Data listing
== Segment start ==
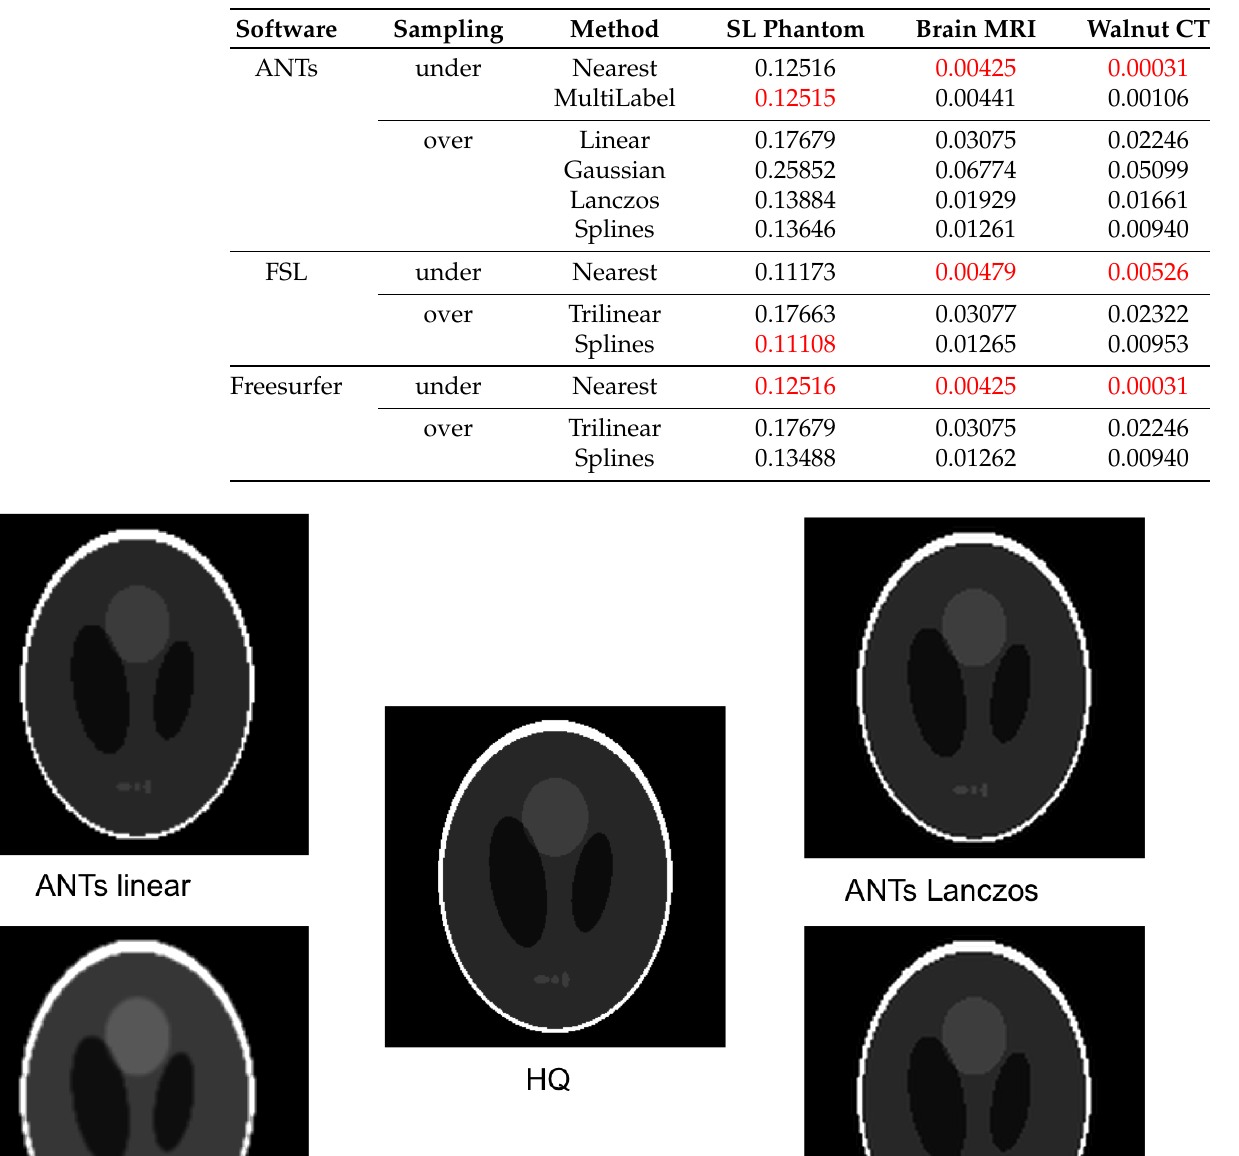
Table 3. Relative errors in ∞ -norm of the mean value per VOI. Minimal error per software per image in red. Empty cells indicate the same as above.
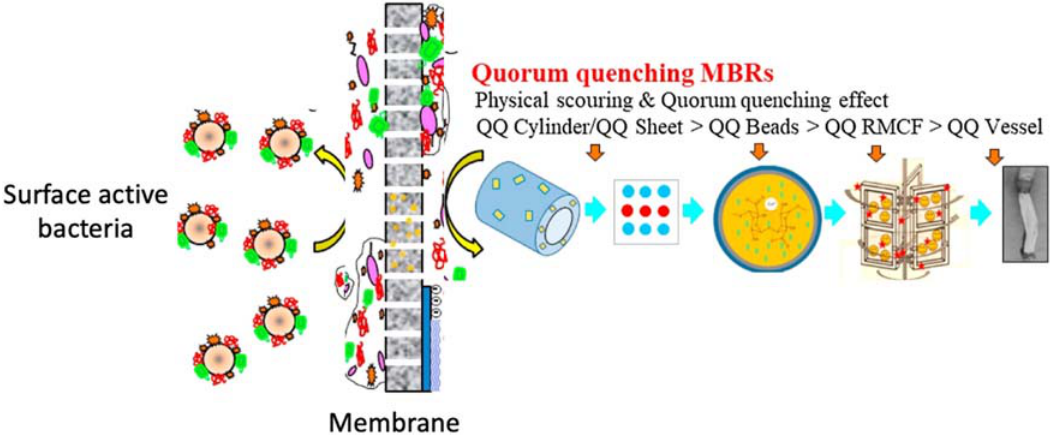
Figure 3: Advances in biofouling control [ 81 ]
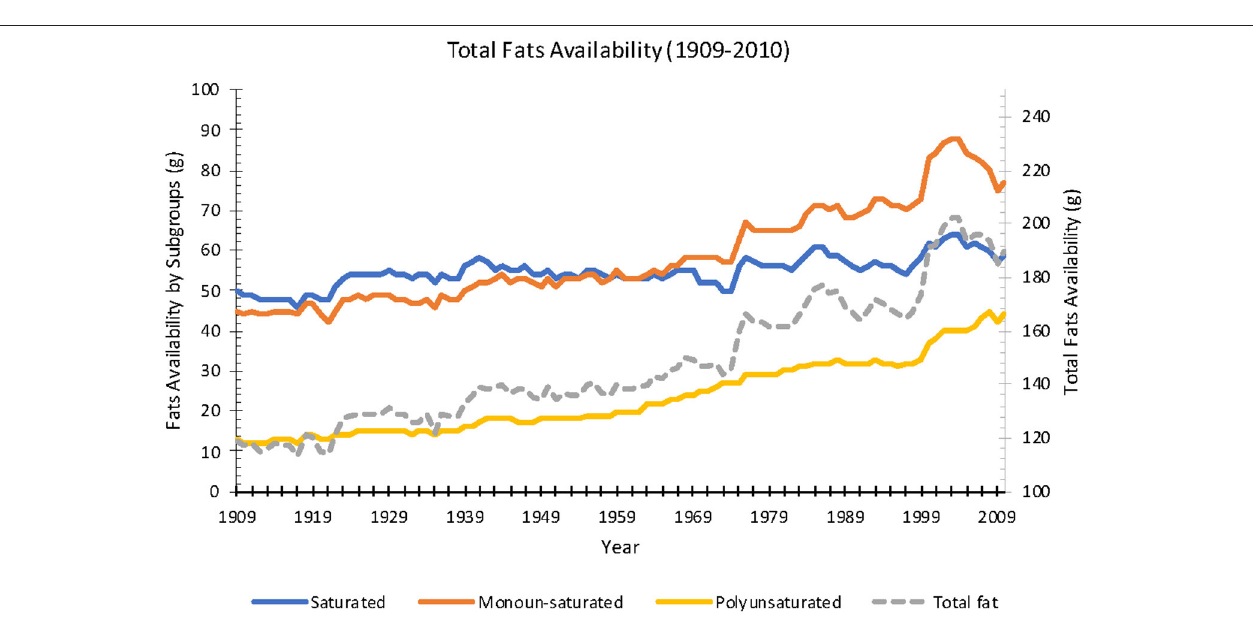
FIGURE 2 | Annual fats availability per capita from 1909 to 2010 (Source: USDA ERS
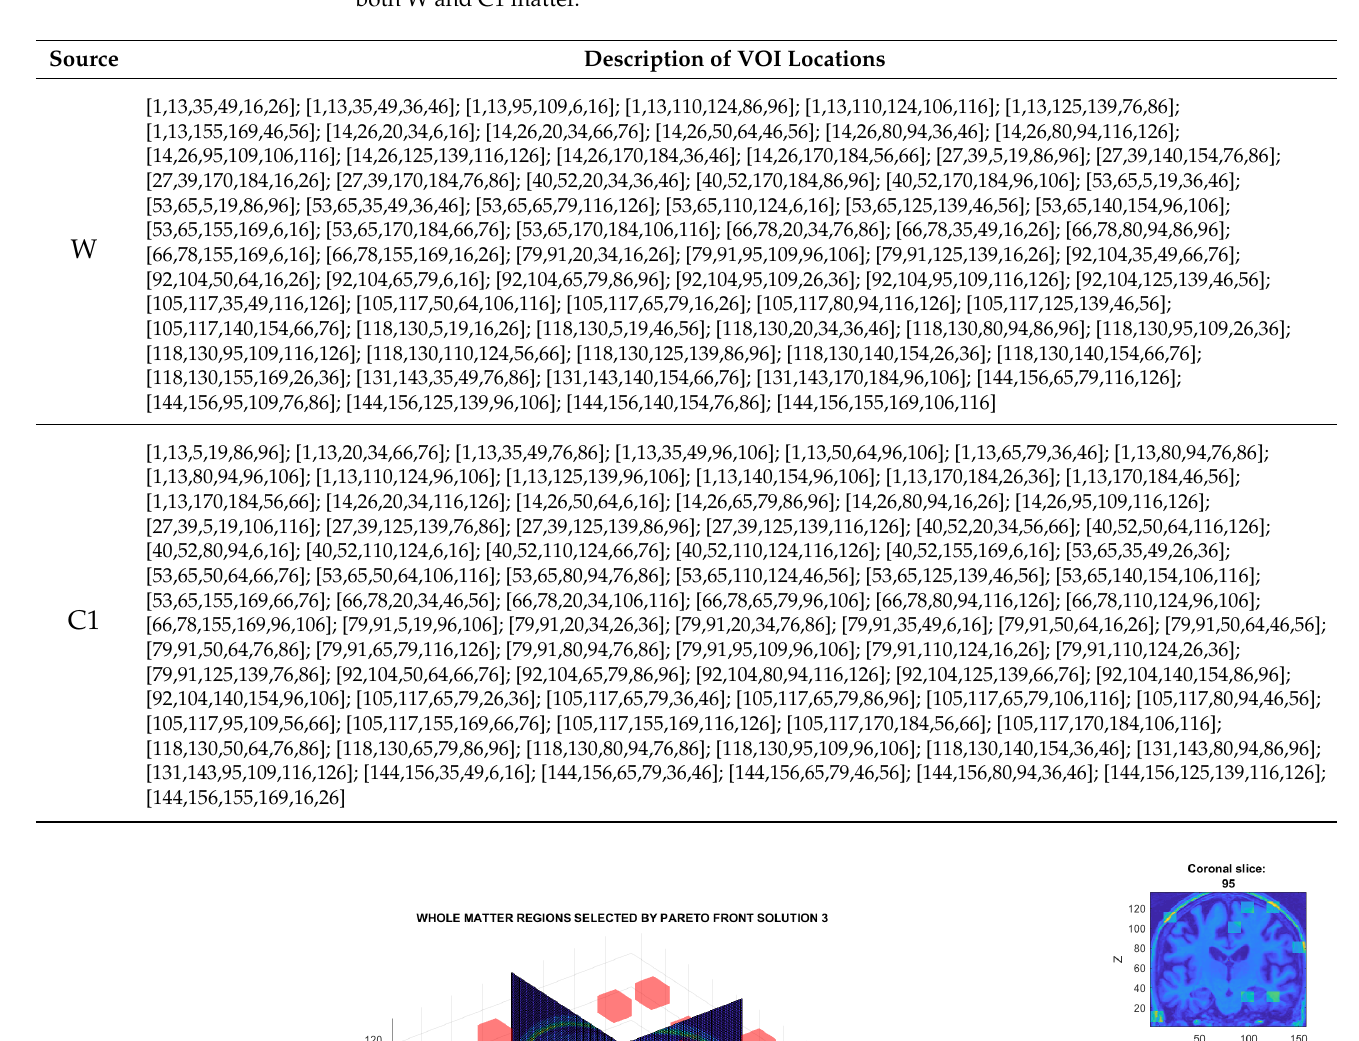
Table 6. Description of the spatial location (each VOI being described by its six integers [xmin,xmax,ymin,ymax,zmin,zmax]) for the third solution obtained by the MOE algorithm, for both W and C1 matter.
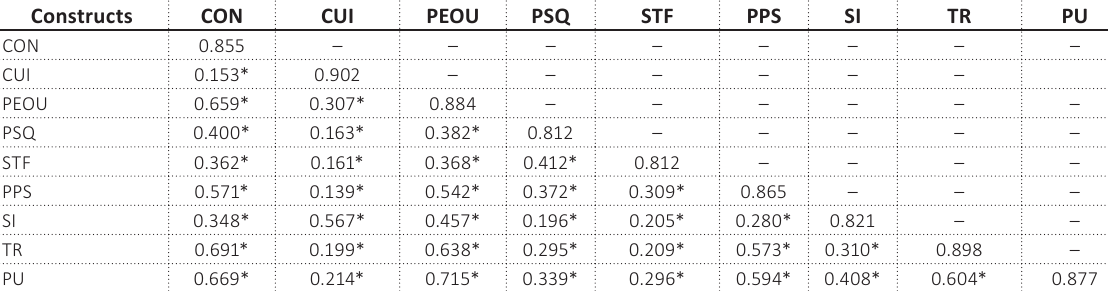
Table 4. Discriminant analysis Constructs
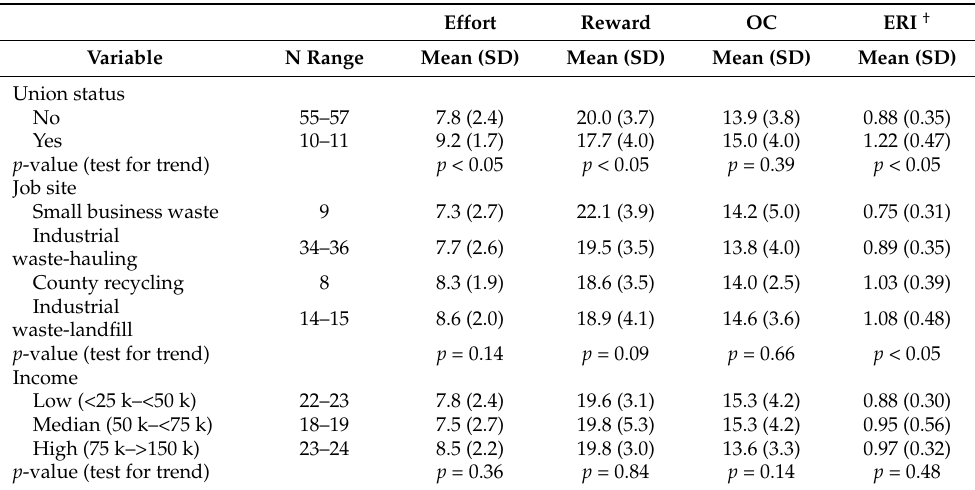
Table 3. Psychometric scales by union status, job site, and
== Segment end ==
Task to complete
Output all the entries exactly, minus any pictures.

Result for this exercise
Table 3. Relative errors in ∞ -norm of the mean value per VOI. Minimal error per software per image in red. Empty cells indicate the same as above.
Figure 3: Advances in biofouling control [ 81 ]
FIGURE 2 | Annual fats availability per capita from 1909 to 2010 (Source: USDA ERS
Table 6. Description of the spatial location (each VOI being described by its six integers [xmin,xmax,ymin,ymax,zmin,zmax]) for the third solution obtained by the MOE algorithm, for both W and C1 matter.
Table 4. Discriminant analysis Constructs
Table 3. Psychometric scales by union status, job site, and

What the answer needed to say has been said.